Training APIs¶
You can train almost any deep learning model using the Determined Training APIs. The Training API guides describe how to take your existing model code and train your model in Determined. Each API guide contains a link to its corresponding API reference.
Core API¶
The Core API is a low-level, flexible API that lets you train models in any deep learning framework. With the Core API, you can plug in your existing training code. You’ll then use an experiment configuration to tell Determined how to train the model - e.g., multi-GPU, hyperparameter search, etc.
High-Level APIs¶
The Trial APIs offer higher-level integrations with popular deep learning frameworks. With the Trial APIs, you first convert your existing training code by subclassing a Trial class and implementing methods that define each component of training - e.g., model architecture, data loader, optimizer, learning rate scheduler, callbacks, etc. This is called the Trial definition. With the code structured in this way, Determined is able to run the training loop and provide advanced training and model management capabilities.

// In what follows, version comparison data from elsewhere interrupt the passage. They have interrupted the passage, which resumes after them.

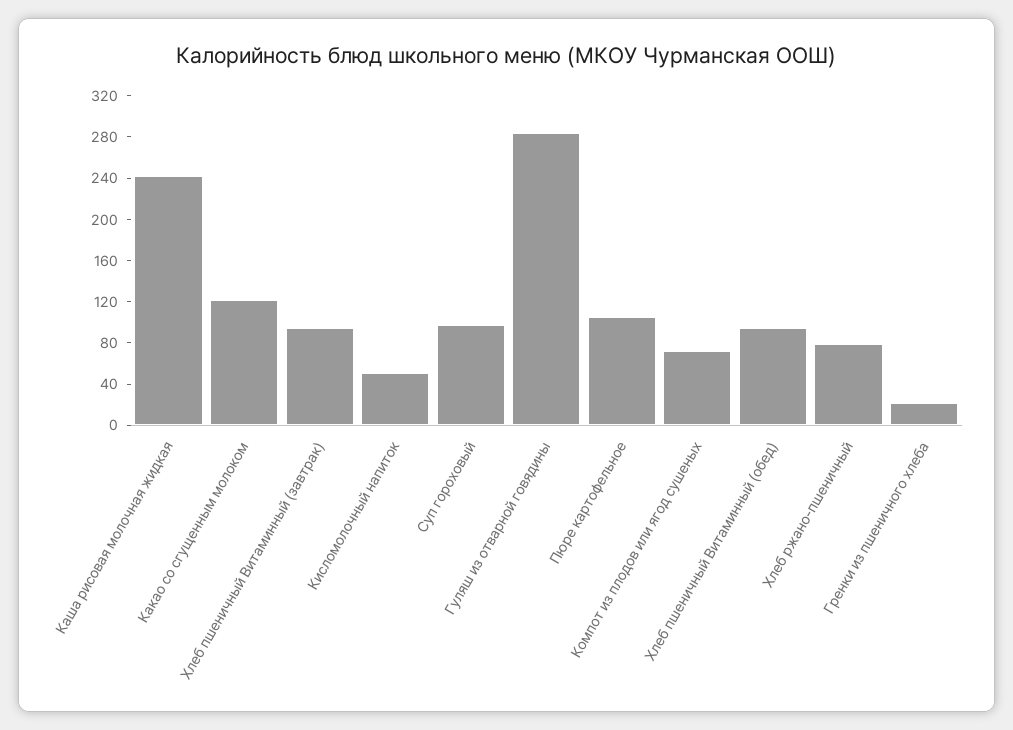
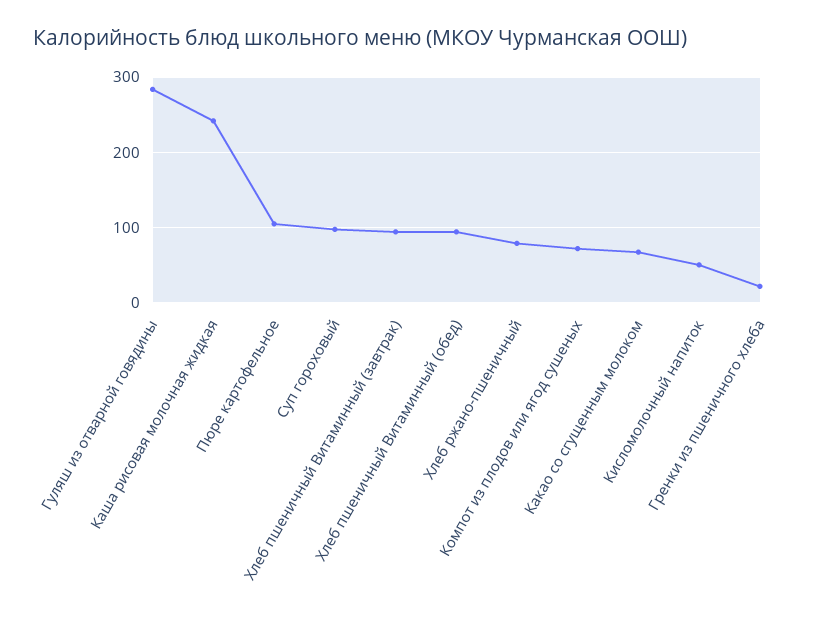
  {
    "Каша рисовая молочная жидкая": 240,
-   "Какао со сгущенным молоком": 120,
+   "Какао со сгущенным молоком": 70,
    "Хлеб пшеничный Витаминный (завтрак)": 90,
    "Кисломолочный напиток": 50,
    "Суп гороховый": 100,
    "Гуляш из отварной говядины": 280,
    "Пюре картофельное": 110,
    "Компот из плодов или ягод сушеных": 70,
    "Хлеб пшеничный Витаминный (обед)": 90,
    "Хлеб ржано-пшеничный": 80,
    "Гренки из пшеничного хлеба": 20
  }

Once you have converted your code, you can use an experiment configuration to tell Determined how to train the model - e.g., multi-GPU, hyperparameter search, etc.
TensorFlow Support¶
TensorFlow Core Models¶
Determined has support for TensorFlow models that use the Keras or Estimator APIs. For models that use the low-level TensorFlow Core APIs, we recommend wrapping your model in Keras, as recommended by the official TensorFlow documentation.
TensorFlow 1 vs 2¶
Determined supports both TensorFlow 1 and 2. The version of TensorFlow that is used for a particular experiment is controlled by the container image that has been configured for that experiment. Determined provides prebuilt Docker images that include TensorFlow 2.8, 1.15, and 2.7, respectively:
determinedai/environments:cuda-11.3-pytorch-1.12-tf-2.8-gpu-0.21.0
(default)determinedai/environments:cuda-10.2-pytorch-1.7-tf-1.15-gpu-0.21.0
determinedai/environments:cuda-11.2-tf-2.7-gpu-0.21.0
We also provide lightweight CPU-only counterparts:
determinedai/environments:py-3.8-pytorch-1.12-tf-2.8-cpu-0.21.0
determinedai/environments:py-3.7-pytorch-1.7-tf-1.15-cpu-0.21.0
determinedai/environments:py-3.8-tf-2.7-cpu-0.21.0
To change the container image used for an experiment, specify environment.image in the experiment configuration file. Please see Container Images for more details about configuring training environments and a more complete list of prebuilt Docker images.
AMD ROCm Support¶
Determined has experimental support for ROCm. Determined provides a prebuilt Docker image that includes ROCm 4.2, PyTorch 1.9 and Tensorflow 2.5:
determinedai/environments:rocm-5.0-pytorch-1.10-tf-2.7-rocm-0.21.0
Known limitations:
Only agent-based deployments are available; Kubernetes is not yet supported.
GPU profiling is not yet supported.